__WHAT IS BEING ASKED__. Pull out every line of the data below that contains the string "component".

Excerpts from a dataset
============

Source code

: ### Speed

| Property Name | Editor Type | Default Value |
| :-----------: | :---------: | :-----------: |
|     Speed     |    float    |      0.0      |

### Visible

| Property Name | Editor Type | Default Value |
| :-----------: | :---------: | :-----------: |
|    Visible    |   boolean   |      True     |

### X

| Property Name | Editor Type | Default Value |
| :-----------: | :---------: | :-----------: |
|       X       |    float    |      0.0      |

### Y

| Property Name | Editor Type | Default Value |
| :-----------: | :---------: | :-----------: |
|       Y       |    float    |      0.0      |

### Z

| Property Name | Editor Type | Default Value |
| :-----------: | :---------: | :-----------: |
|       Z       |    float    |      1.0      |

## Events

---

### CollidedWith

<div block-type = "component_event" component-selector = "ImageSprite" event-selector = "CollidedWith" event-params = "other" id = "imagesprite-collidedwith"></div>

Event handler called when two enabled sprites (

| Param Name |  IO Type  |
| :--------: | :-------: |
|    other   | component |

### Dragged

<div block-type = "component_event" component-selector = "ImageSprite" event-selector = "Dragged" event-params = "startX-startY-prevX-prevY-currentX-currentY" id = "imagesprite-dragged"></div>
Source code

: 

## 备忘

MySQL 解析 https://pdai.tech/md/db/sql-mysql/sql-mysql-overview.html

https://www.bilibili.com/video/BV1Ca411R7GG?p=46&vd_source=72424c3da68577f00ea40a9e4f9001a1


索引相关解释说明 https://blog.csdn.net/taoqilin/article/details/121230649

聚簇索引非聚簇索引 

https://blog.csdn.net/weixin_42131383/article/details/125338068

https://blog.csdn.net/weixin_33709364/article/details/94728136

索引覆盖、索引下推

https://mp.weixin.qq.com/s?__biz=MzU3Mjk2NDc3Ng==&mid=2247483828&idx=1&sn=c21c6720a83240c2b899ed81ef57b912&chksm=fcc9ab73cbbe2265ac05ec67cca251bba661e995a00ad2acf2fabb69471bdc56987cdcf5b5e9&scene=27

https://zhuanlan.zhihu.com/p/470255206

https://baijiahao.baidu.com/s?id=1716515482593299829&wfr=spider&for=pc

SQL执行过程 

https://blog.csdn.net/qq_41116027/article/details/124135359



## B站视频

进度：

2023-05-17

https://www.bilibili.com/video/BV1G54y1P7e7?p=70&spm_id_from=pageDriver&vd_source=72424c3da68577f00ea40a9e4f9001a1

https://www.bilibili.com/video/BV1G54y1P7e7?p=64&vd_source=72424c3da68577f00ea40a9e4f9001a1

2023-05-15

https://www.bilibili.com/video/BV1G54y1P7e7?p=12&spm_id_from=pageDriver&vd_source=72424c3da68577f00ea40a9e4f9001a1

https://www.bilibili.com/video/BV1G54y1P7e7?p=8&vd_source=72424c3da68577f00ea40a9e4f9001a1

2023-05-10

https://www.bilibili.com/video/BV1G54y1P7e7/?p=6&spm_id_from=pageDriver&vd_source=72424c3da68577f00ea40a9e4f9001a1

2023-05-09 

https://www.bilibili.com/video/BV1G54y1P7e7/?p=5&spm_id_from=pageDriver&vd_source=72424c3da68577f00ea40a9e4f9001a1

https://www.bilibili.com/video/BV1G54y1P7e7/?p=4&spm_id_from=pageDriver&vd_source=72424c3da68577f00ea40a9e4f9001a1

============

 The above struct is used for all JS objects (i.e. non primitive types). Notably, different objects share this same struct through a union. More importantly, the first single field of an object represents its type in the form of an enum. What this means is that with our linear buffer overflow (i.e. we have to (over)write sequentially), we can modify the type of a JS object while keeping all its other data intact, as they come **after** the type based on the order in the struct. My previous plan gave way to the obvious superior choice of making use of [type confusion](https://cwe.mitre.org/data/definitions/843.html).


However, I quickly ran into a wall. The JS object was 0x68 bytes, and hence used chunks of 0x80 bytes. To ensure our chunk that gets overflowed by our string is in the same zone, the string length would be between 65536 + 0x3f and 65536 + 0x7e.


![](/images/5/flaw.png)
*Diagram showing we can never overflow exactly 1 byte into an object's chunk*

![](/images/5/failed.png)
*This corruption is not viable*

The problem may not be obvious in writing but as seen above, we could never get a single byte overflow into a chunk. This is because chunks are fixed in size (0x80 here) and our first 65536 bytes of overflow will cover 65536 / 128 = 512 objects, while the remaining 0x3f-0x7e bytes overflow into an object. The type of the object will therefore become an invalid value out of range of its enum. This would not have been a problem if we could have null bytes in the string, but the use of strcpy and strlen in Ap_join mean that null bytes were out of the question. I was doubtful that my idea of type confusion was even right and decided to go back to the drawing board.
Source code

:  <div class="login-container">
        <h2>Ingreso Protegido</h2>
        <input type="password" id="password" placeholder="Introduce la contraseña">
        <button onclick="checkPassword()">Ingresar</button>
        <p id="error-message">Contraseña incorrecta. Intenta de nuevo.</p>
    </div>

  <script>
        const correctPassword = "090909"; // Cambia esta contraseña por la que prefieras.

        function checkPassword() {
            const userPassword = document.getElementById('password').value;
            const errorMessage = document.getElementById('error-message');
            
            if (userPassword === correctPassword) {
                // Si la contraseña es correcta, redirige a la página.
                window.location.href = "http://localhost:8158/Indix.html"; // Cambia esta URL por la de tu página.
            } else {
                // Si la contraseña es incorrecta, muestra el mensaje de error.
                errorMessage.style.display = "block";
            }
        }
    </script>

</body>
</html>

============

__REPLY TO THE TASK__.
<div block-type = "component_event" component-selector = "ImageSprite" event-selector = "CollidedWith" event-params = "other" id = "imagesprite-collidedwith"></div>
|    other   | component |
<div block-type = "component_event" component-selector = "ImageSprite" event-selector = "Dragged" event-params = "startX-startY-prevX-prevY-currentX-currentY" id = "imagesprite-dragged"></div>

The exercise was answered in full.